_Work order A_. In the camera-calibration entries below, replace "top-left corner" with "upper-left corner" and write the entries out again with nothing else altered.

_Given passage_.
+ + +

Accordingly, the trial court did not err in granting appellee's motion for summary judgment on appellant's claim that he was terminated in violation of public policy. Appellant's first assignment of error is overruled.
Although at oral argument appellant appeared to withdraw his second assignment of error, we address the argument set forth in appellant's brief that the trial court erred in granting appellee's motion for summary judgment on appellant's whistleblower claim.
R.C. 4113.52, Ohio's Whistleblower Statute, provides:
(A)(a)(a) If an employee becomes aware in the course of the employee's employment of a violation of any state or federal statute or any ordinance or regulations of a political subdivision that the employee's employer has authority to correct and if the employee reasonably believes that the violation either is a criminal offense that is likely to cause an imminent risk of physical harm to persons or a hazard to public health or safety or is a felony, the employee orally shall notify the employee's supervisor or other responsible officer of the employee's employer of the violation and shall subsequently file with that supervisor or officer a written report that provides sufficient detail to identify and describe that violation. * * *
* * *
(3) If an employee becomes aware in the course of the employee's employment of a violation by a fellow employee of any state or federal statute, any ordinance or regulation of a political subdivision, or any work rule or company policy of the employee's employer and if the employee reasonably believes that the violation either is a criminal offense that is likely to cause an imminent risk of physical harm to persons or a hazard to public health or safety or is a felony, the employee orally shall notify the employee's supervisor or other responsible officer of the employee's employer of the violation and subsequently shall file with that supervisor or officer a written report that provides sufficient detail to identify and describe the violation.

+ + +

_Recorded data_.
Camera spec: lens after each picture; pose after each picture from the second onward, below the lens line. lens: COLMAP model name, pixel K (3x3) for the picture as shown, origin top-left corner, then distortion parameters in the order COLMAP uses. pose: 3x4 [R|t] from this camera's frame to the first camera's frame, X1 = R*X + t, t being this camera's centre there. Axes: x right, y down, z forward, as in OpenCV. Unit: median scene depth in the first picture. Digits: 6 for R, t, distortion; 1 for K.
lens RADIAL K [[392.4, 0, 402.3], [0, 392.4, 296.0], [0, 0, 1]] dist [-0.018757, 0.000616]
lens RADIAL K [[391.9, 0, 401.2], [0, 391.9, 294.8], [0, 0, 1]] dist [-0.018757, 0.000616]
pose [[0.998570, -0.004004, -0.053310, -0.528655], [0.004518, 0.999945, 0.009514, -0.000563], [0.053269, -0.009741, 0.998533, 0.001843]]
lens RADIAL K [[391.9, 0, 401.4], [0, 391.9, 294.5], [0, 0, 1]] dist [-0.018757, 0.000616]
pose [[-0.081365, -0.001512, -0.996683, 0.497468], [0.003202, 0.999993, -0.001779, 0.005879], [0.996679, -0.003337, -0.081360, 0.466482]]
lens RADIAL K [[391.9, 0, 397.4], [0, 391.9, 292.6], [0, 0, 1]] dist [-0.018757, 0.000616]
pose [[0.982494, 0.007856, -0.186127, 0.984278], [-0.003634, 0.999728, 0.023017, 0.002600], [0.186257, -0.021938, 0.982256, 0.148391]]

+ + +

_Work order B_. In the court opinion excerpt, which section of the Revised Code is identified as Ohio's Whistleblower Statute?

_Your response A_.
Camera spec: lens after each picture; pose after each picture from the second onward, below the lens line. lens: COLMAP model name, pixel K (3x3) for the picture as shown, origin upper-left corner, then distortion parameters in the order COLMAP uses. pose: 3x4 [R|t] from this camera's frame to the first camera's frame, X1 = R*X + t, t being this camera's centre there. Axes: x right, y down, z forward, as in OpenCV. Unit: median scene depth in the first picture. Digits: 6 for R, t, distortion; 1 for K.
lens RADIAL K [[392.4, 0, 402.3], [0, 392.4, 296.0], [0, 0, 1]] dist [-0.018757, 0.000616]
lens RADIAL K [[391.9, 0, 401.2], [0, 391.9, 294.8], [0, 0, 1]] dist [-0.018757, 0.000616]
pose [[0.998570, -0.004004, -0.053310, -0.528655], [0.004518, 0.999945, 0.009514, -0.000563], [0.053269, -0.009741, 0.998533, 0.001843]]
lens RADIAL K [[391.9, 0, 401.4], [0, 391.9, 294.5], [0, 0, 1]] dist [-0.018757, 0.000616]
pose [[-0.081365, -0.001512, -0.996683, 0.497468], [0.003202, 0.999993, -0.001779, 0.005879], [0.996679, -0.003337, -0.081360, 0.466482]]
lens RADIAL K [[391.9, 0, 397.4], [0, 391.9, 292.6], [0, 0, 1]] dist [-0.018757, 0.000616]
pose [[0.982494, 0.007856, -0.186127, 0.984278], [-0.003634, 0.999728, 0.023017, 0.002600], [0.186257, -0.021938, 0.982256, 0.148391]]

_Your response B_. R.C. 4113.52